User talk:Martin Hogbin/MHP - Fixing Devlin

Here is Devlin's original explanation:

Imagine you are the contestant. Suppose the doors are labeled A, B, and C. Let's assume you (the contestant) initially pick door A. The probability that the prize is behind door A is 1/3. That means that the probability it is behind one of the other two doors (B or C) is 2/3. Monty now opens one of the doors B and C to reveal that there is no prize there. Let's suppose he opens door C. (Notice that he can always do this because he knows where the prize is located.) You (the contestant) now have two relevant pieces of information: [1] The probability that the prize is behind door B or C (i.e., not behind door A) is 2/3. [2] The prize is not behind door C. Combining these two pieces of information, you conclude that the probability that the prize is behind door B is 2/3.

The problem

Do we all agree that Devlin's omission is assuming that the (value of the) probability that the prize is behind door B or C (i.e., not behind door A) remains 2/3 after the host has opened door 3 to reveal a goat? Martin Hogbin (talk) 11:37, 14 October 2012 (UTC)

Fixing the problem

Richard's fix

The contestant initially chooses door number 1. Initially, his odds that the car is behind this door are 2 to 1 against: it is two times as likely for him that his choice is wrong as that it is right.The host opens one of the other two doors, revealing a goat. Let’s suppose that for the moment, the contestant doesn’t take any notice of which door was opened. Since the host is certain to open a door revealing a goat whether or not the car is behind door 1, the information that an unspecified door is opened revealing a goat cannot change the contestant’s odds that the car is indeed behind door 1; they are still 2 to 1 against. Now here comes the further detail which we will take account of in this solution: the contestant also gets informed which specific door was opened by the host – let’s say it was door 3. Does this piece of information influence his odds that the car is behind door 1? No: from the contestant’s point of view, the chance that the car is behind door 1 obviously can’t depend on whether the host opens door 2 or door 3 – the door numbers are arbitrary, exchangeable. Therefore, also knowing that the host opened specifically door 3 to reveal a goat, the contestant’s odds on the car being behind his initially chosen door 1 still remain 2 to 1 against. He had better switch to door 2.

Comments and suggestions

I believe that there are two problems with Devlin's explanation. The minor one, which Richard addresses above is to show that the host's choice of door does not alter the probability that the car is behind the originally chosen door. The more important problem is to show that the revealing of a goat does not alter the probability that the car is behind the originally chosen door.
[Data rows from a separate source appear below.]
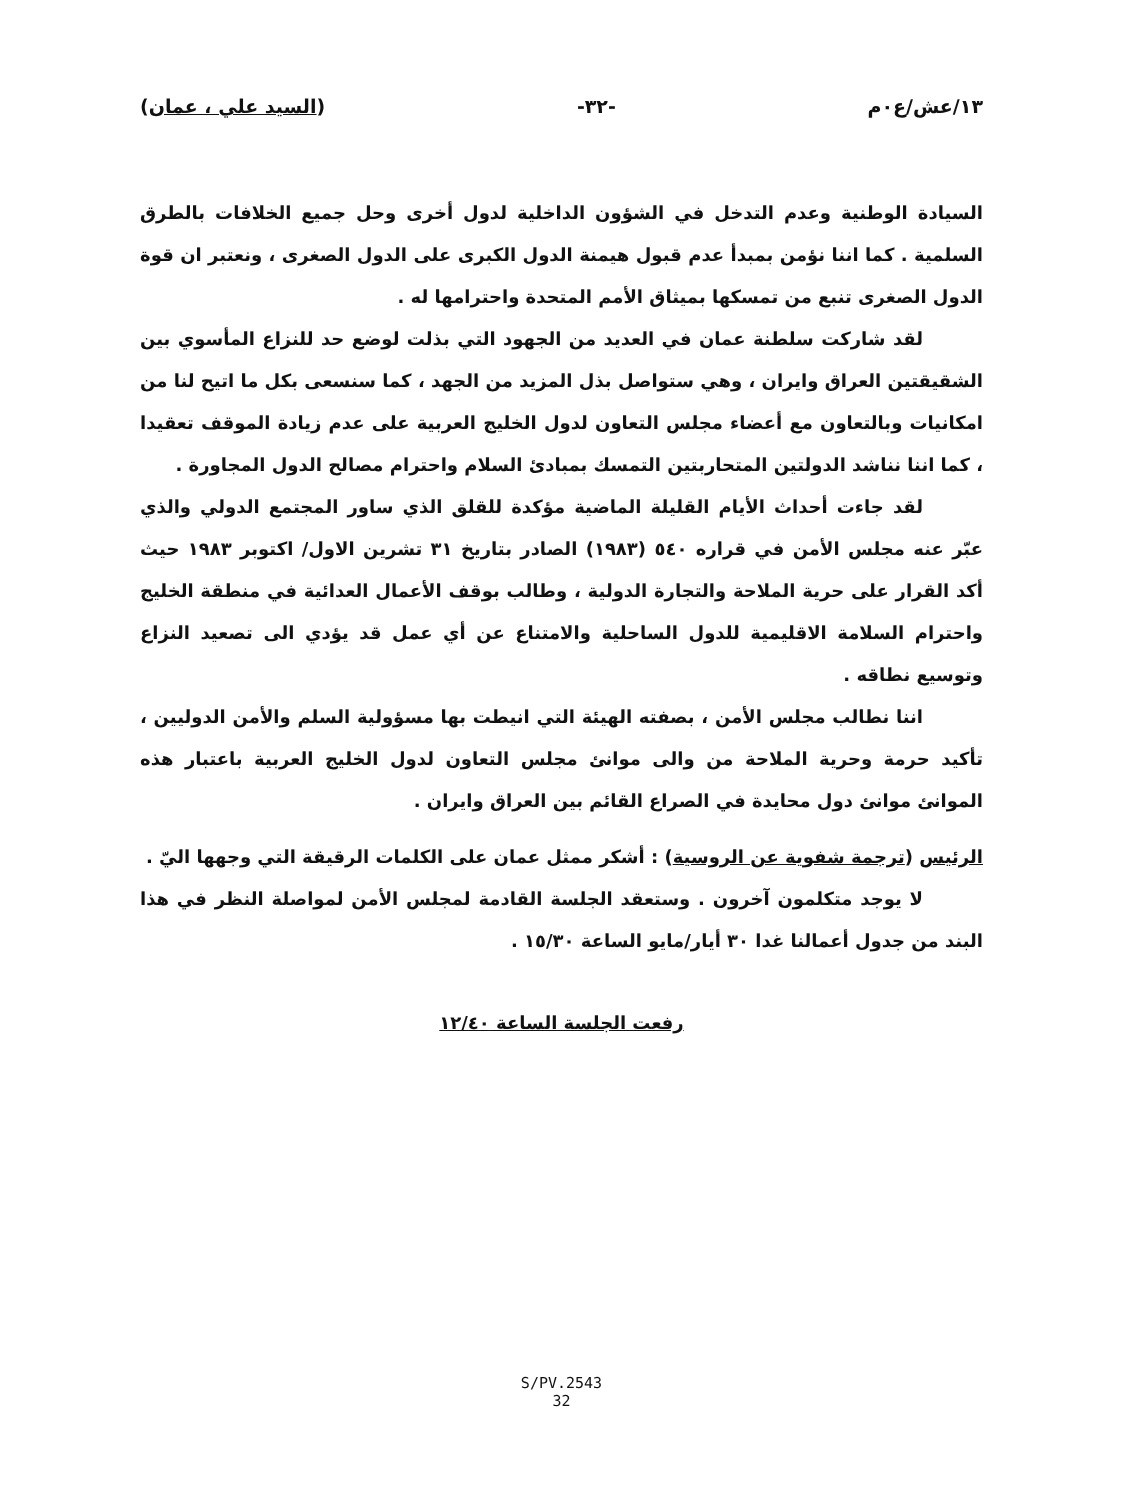١٣/عش/ع٠م -٣٢- (السيد علي ، عمان)
السيادة الوطنية وعدم التدخل في الشؤون الداخلية لدول أخرى وحل جميع الخلافات بالطرق السلمية . كما اننا نؤمن بمبدأ عدم قبول هيمنة الدول الكبرى على الدول الصغرى ، ونعتبر ان قوة الدول الصغرى تنبع من تمسكها بميثاق الأمم المتحدة واحترامها له .
لقد شاركت سلطنة عمان في العديد من الجهود التي بذلت لوضع حد للنزاع المأسوي بين الشقيقتين العراق وايران ، وهي ستواصل بذل المزيد من الجهد ، كما سنسعى بكل ما اتيح لنا من امكانيات وبالتعاون مع أعضاء مجلس التعاون لدول الخليج العربية على عدم زيادة الموقف تعقيدا ، كما اننا نناشد الدولتين المتحاربتين التمسك بمبادئ السلام واحترام مصالح الدول المجاورة .
لقد جاءت أحداث الأيام القليلة الماضية مؤكدة للقلق الذي ساور المجتمع الدولي والذي عبّر عنه مجلس الأمن في قراره ٥٤٠ (١٩٨٣) الصادر بتاريخ ٣١ تشرين الاول/ اكتوبر ١٩٨٣ حيث أكد القرار على حرية الملاحة والتجارة الدولية ، وطالب بوقف الأعمال العدائية في منطقة الخليج واحترام السلامة الاقليمية للدول الساحلية والامتناع عن أي عمل قد يؤدي الى تصعيد النزاع وتوسيع نطاقه .
اننا نطالب مجلس الأمن ، بصفته الهيئة التي انيطت بها مسؤولية السلم والأمن الدوليين ، تأكيد حرمة وحرية الملاحة من والى موانئ مجلس التعاون لدول الخليج العربية باعتبار هذه الموانئ موانئ دول محايدة في الصراع القائم بين العراق وايران .
الرئيس (ترجمة شفوية عن الروسية) : أشكر ممثل عمان على الكلمات الرقيقة التي وجهها اليّ .
لا يوجد متكلمون آخرون . وستعقد الجلسة القادمة لمجلس الأمن لمواصلة النظر في هذا البند من جدول أعمالنا غدا ٣٠ أيار/مايو الساعة ١٥/٣٠ .
رفعت الجلسة الساعة ١٢/٤٠
S/PV.2543
32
Devlin's explanation, as it stands, does not distinguish against the ignorant host. This is a major flaw. The real problem is that, if the host were to open an unchosen door at random and this were to happen to show a goat, Devlin's explanation, as it is above, would still apply and would, of course, give the wrong answer. We need to show that the host's actions, in their entirety, do not change the (value of the) probability that the car is behind the originally chosen door.

I think the best way to show this is to start with the ignorant host case. Here, it is reasonably intuitive to accept that the host, having taken a random sample from behind the two unchosen doors (which could have revealed the car), is giving us a clue as to what is likely to be behind our originally chosen door. If he happens to show a goat, it is more likely that you have initially chosen the car.

This can then be contrasted with the case where we know for certain, before the event, that the host will reveal a goat, so no information about the content of our originally chosen door is revealed. (Except by door number, which can be dealt with later).

If we could find a source for this argument, would everyone be happy? Martin Hogbin (talk) 12:04, 14 October 2012 (UTC)